Comme l'a rapporté le Sunday Times le 30 novembre, le département de météorologie avait émis dès la mi-novembre des avertissements concernant des conditions atmosphériques susceptibles de se transformer en un important cyclone.
Athula Karunanayake, représentant permanent du Sri Lanka auprès de l'Organisation météorologique mondiale, a publiquement tiré la sonnette d'alarme lors de l'émission « Ada Derana Big Focus » le 12 novembre. Pourtant, selon la rubrique politique du journal, « aucune réunion préparatoire n'a été organisée et aucune annonce publique importante n'a été faite avant que l'ampleur de la catastrophe ne devienne évidente, plongeant le pays dans l'une des pires catastrophes naturelles qu'il ait connues depuis des années ».
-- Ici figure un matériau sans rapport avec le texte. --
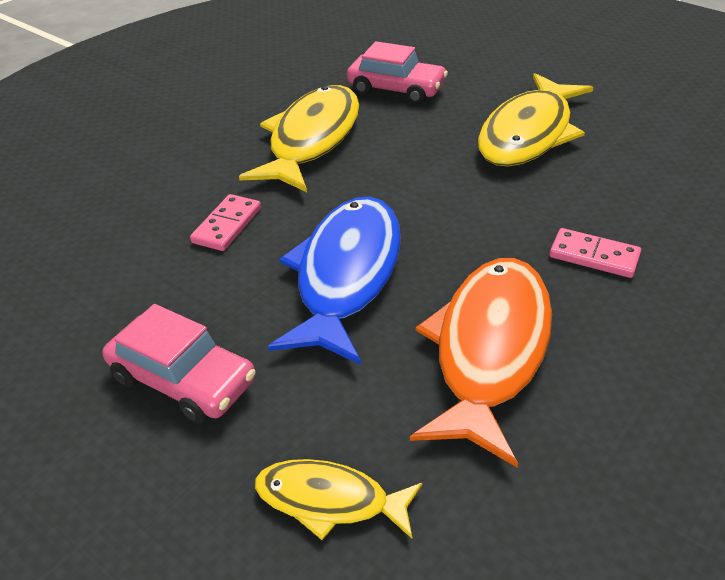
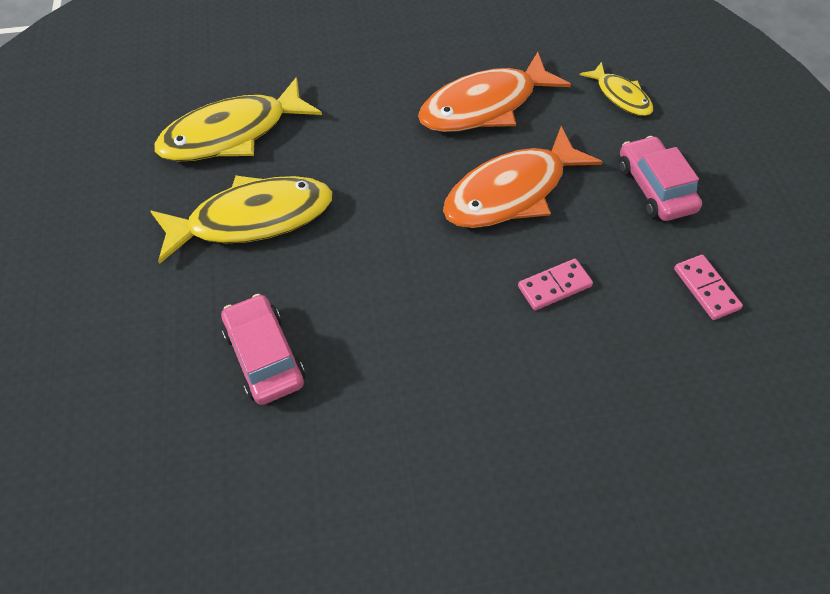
camera: 140 degrees left, 15 degrees up
yellow fish [239,85,359,192] -> yellow fish moved to [154,77,322,161]
blue fish [268,197,401,365] -> orange fish [443,126,602,228]
pink domino [549,228,641,278] -> pink domino moved to [674,255,743,320]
Dans une interview accordée au Sunday Island, le Dr Thasun Amarasinghe, scientifique au Centre de recherche sur le climat en Indonésie, a déclaré : « Il n'y a pas de catastrophes naturelles. Ce sont des catastrophes de gouvernance. Le Sri Lanka a détruit les systèmes mêmes qui le protégeaient. Ce qui se passe actuellement est le résultat prévisible d'une mauvaise gestion politique. » Bien que justes dans l'ensemble, ses remarques négligent les mesures inadéquates prises par les gouvernements à l'échelle internationale pour endiguer le réchauffement climatique, qui a directement contribué à l'intensité du cyclone Ditwah.
Tout en notant que les victimes du cyclone ont ouvertement accusé « le développement non planifié, la destruction des zones humides et l'ingérence politique », Amarasinghe a omis le rôle des projets de plantation de l'époque coloniale. Les glissements de terrain meurtriers dans les hautes terres centrales sont profondément enracinés dans les décisions prises sous la domination coloniale. Les impérialistes britanniques ont défriché les forêts indigènes pour établir des plantations de thé et de caoutchouc sans procéder à aucune évaluation scientifique, remplaçant la végétation à racines profondes par des monocultures à racines superficielles. Les infrastructures des plantations construites sur des pentes raides ont rendu les collines très vulnérables à l'érosion et aux effondrements.
Aujourd'hui, les pluies torrentielles amplifient considérablement ces faiblesses structurelles, transformant des plantations autrefois rentables en champs de la mort et contribuant à la perte de centaines de vies.